Eric setzt sich im Kinosaal zu den Jungs, ich gehe in die letzte Reihe und quetsche mich rein, denn natürlich sind wir zu spät und die Werbung läuft längst und alle stöhnen und machen Sprüche. Dann sitze ich endlich und Schnappi stellt fest: »Du bist zu spät.« Worauf ich sage, dass ich das auch schon bemerkt hätte, nur Nessi hält den Mund, sitzt da und sieht aus, als ob sie am liebsten woanders wäre.

»Und Stinke?«, frage ich.

»Die ist heute unsichtbar«, sagt Schnappi und klopft auf den freien Sitz zwischen uns. »Wenn sie nicht in fünf Minuten auftaucht, sitze ich neben dir. Hast du von Taja gehört?«

»Nee, du?«

»Kein Wort.«

Die Trailer laufen an und natürlich kommt genau da Stinke in den Saal gerannt und alle stöhnen laut auf, während sich Stinke durch die Reihe quetscht und jedem auf die Füße tritt. Kaum hat sie sich zwischen Schnappi und mich gesetzt, kaum ist wieder Ruhe eingekehrt, hustet Schnappis Handy laut los, was immer witzig klingt, denn Schnappi hat sich das Husten ihres Cousins als Klingelton draufgespielt hat, aber witzig ist es nur, wenn man nicht im Kino sitzt. Also stöhnen wieder alle und Schnappi sagt »Sorry, sorry« und schaltet ihr Handy aus und die Trailer wollen gar nicht mehr aufhören. Endlich beginnt der Film und wir sehen ein Schiff im Hafen und alle feiern, dass mir das Gähnen kommt.
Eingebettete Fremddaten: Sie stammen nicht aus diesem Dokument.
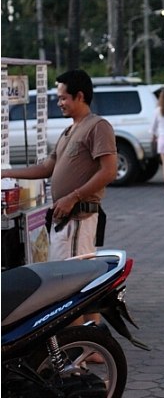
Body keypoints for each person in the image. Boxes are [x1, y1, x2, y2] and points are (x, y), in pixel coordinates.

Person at [3, 68, 117, 261]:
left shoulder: (98, 126)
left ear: (79, 96)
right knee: (60, 277)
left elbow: (109, 171)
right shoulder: (68, 131)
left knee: (74, 278)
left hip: (79, 218)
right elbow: (47, 168)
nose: (59, 103)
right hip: (63, 219)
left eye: (63, 98)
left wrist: (73, 197)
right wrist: (6, 173)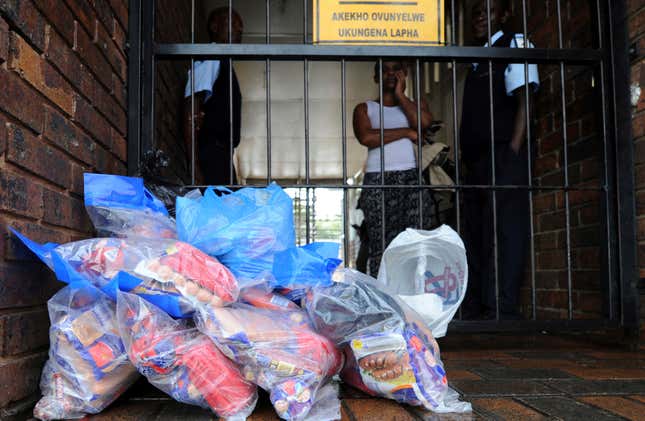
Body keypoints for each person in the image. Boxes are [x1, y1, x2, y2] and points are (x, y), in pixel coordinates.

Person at [460, 0, 539, 320]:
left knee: (505, 231)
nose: (479, 16)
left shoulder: (515, 43)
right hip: (477, 160)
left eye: (488, 11)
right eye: (476, 11)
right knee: (477, 232)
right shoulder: (477, 59)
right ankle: (479, 305)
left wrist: (512, 152)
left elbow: (526, 99)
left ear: (504, 15)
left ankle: (502, 307)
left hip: (503, 154)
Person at [353, 61, 433, 277]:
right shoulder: (364, 108)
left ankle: (414, 299)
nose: (390, 73)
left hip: (410, 178)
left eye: (395, 69)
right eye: (384, 70)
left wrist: (401, 95)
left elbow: (423, 124)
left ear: (404, 73)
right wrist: (407, 133)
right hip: (377, 179)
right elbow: (367, 137)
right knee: (381, 244)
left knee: (416, 240)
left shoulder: (416, 105)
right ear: (376, 77)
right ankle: (383, 300)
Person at [183, 7, 243, 185]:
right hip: (211, 156)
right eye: (233, 23)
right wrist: (194, 165)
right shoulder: (211, 57)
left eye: (241, 27)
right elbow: (190, 105)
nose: (239, 30)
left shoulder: (223, 62)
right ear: (215, 27)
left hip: (223, 157)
»Sind wir im falschen Film?«, fragt Stinke.

»Sieht so aus«, sage ich.

»Sei doch mal still«, zischt Schnappi.

Stinke rutscht im Sitz ein Stück runter und sagt, dass sie den Kinotag hasst.

»Wieso kommst du dann mit?«, frage ich.

»Wieso nicht?«

Ich trinke von meiner Sprite, Schnappi beugt sich rüber, nimmt sich von meinem Popcorn und spuckt es sofort aus.

»Ist das Deko, oder was?!«

Stinke prustet los, auch ich kann mich nicht halten, die Sprite schießt aus meiner Nase und tropft eiskalt zwischen meine Brüste.

Na, vielen Dank.

Auf der Leinwand ist gute Stimmung. Die Leute freuen sich auf die Bootsfahrt, sie tragen Uniformen und sehen aus, wie man sich alle Amerikaner an einem Sonntagnachmittag vorstellt. Eric dreht sich um und zwinkert mir zu, Stinke fragt ihn, ob er ein Foto machen will, Schnappi wirft ihm Popcorn an den Hinterkopf und ich sage, das Popcorn ist wirklich eklig, als alles explodiert und uns die Herzen bis in die Schlüpfer runterrutschen. Flammen und noch mal Flammen, die ganze Leinwand steht in Flammen, eine Explosion jagt die nächste, dass uns der Mund aufklappt und wir nichts mehr sagen können, denn es gibt keine Fragen mehr – wir sind hundertprozentig im richtigen Film.